[Start of Attachment]

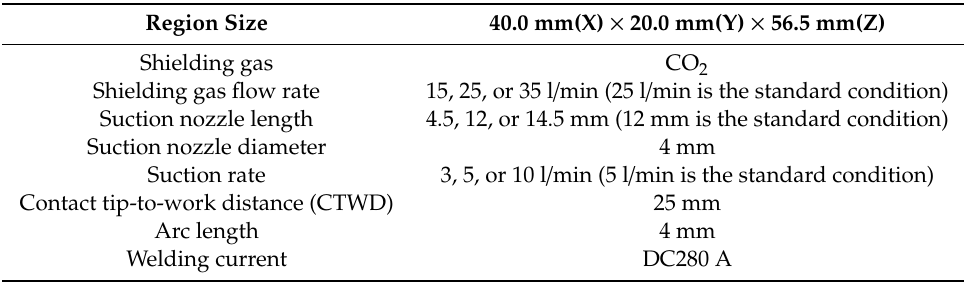
Figure 1. Schematic illustration of the simulation region. Table 1. Simulation conditions.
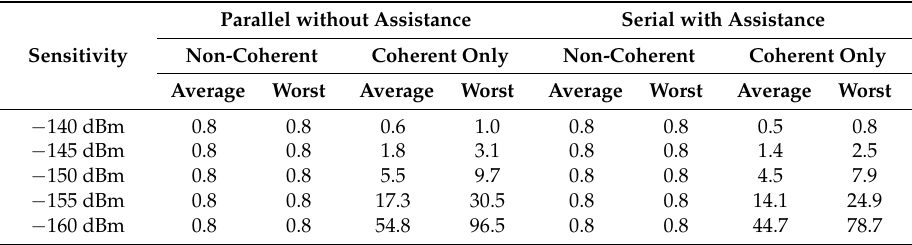
Table 11. Ratio of number of frequency bins between the L5 and L1 C/A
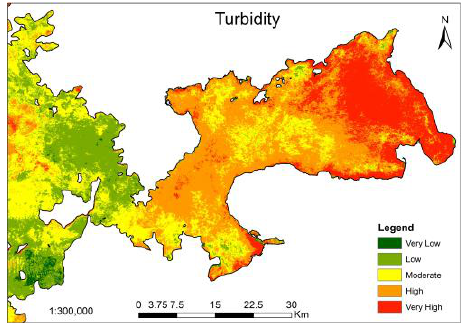
Figure 9: Shows turbidity levels in Lake Victoria The total suspended sediments show high levels in the deep areas of the lake, where the water is still, however the shallow ends of Winum Gulf, depicts a moderate value of suspended sediment due to the flowing water towards the deep ends. This is evidence of availability of undissolved particles in Lake Victoria’s waters.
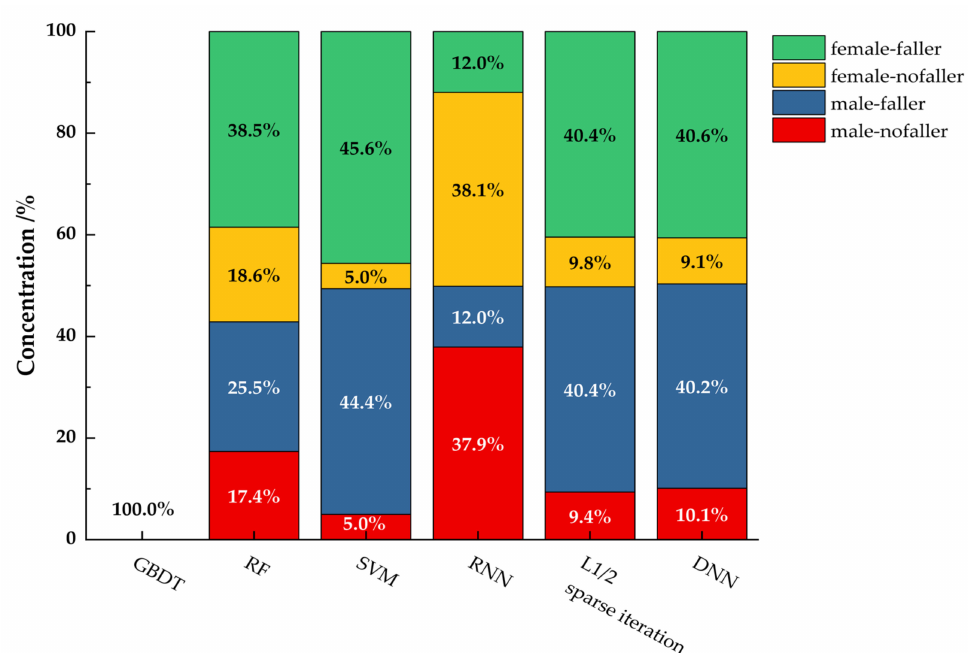
Figure 5. Prediction effects of machine learning algorithms in different groups (Note: All the RMSE of GBDT are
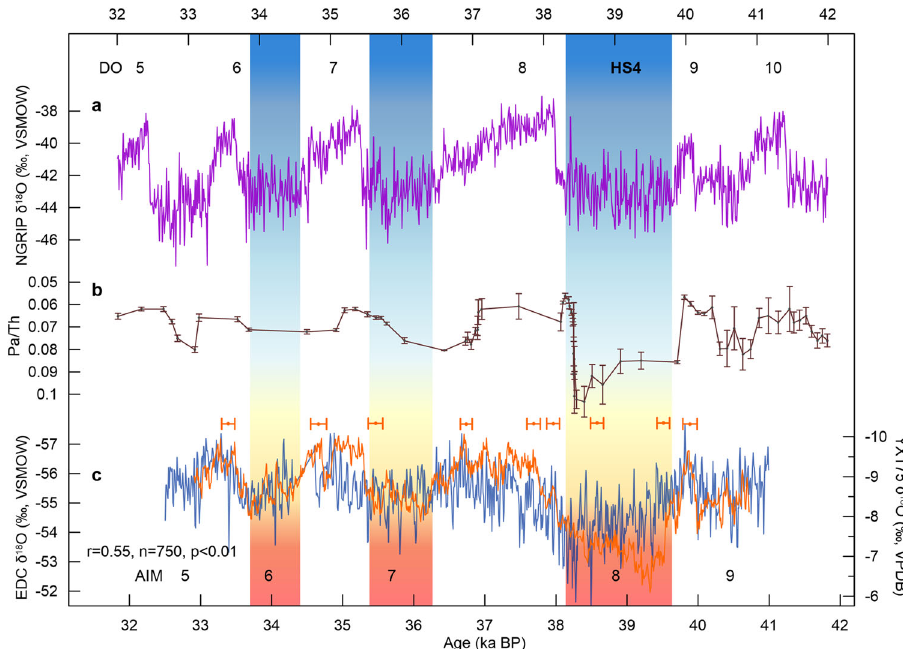
Fig. 1 Climate indices from 42 to 32 ka BP during the MIS3. a δ 18 O ice record from NGRIP ice core on the GICC05 chronology (purple) 1,86 . b Pa/Th ratios and error bars (SD) from the North Atlantic, indicating the AMOC strength (brown) 62 . c Our δ 18 O calcite record (orange) overlapped with δ 18 O ice record from the Antarctic EDC ice core on the AICC2012 chronology (blue) 7,87 . Numbers indicate DO events, AIM events and HS4. Orange dots indicating 230 Th dating results and SD errors. Pearson correlation coef fi cient is calculated between our δ 18 O calcite and EDC δ 18 O record, denoted on the bottom-left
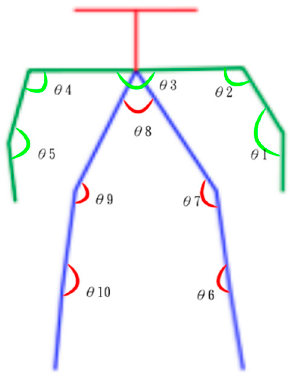
Figure 2. Joint angle diagram.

[End of Attachment]

_Work instruction_
Exactly as written, please copy out the whole set of records, skipping images.

_Answer box_
Figure 1. Schematic illustration of the simulation region. Table 1. Simulation conditions.
Table 11. Ratio of number of frequency bins between the L5 and L1 C/A
Figure 9: Shows turbidity levels in Lake Victoria The total suspended sediments show high levels in the deep areas of the lake, where the water is still, however the shallow ends of Winum Gulf, depicts a moderate value of suspended sediment due to the flowing water towards the deep ends. This is evidence of availability of undissolved particles in Lake Victoria’s waters.
Figure 5. Prediction effects of machine learning algorithms in different groups (Note: All the RMSE of GBDT are
Fig. 1 Climate indices from 42 to 32 ka BP during the MIS3. a δ 18 O ice record from NGRIP ice core on the GICC05 chronology (purple) 1,86 . b Pa/Th ratios and error bars (SD) from the North Atlantic, indicating the AMOC strength (brown) 62 . c Our δ 18 O calcite record (orange) overlapped with δ 18 O ice record from the Antarctic EDC ice core on the AICC2012 chronology (blue) 7,87 . Numbers indicate DO events, AIM events and HS4. Orange dots indicating 230 Th dating results and SD errors. Pearson correlation coef fi cient is calculated between our δ 18 O calcite and EDC δ 18 O record, denoted on the bottom-left
Figure 2. Joint angle diagram.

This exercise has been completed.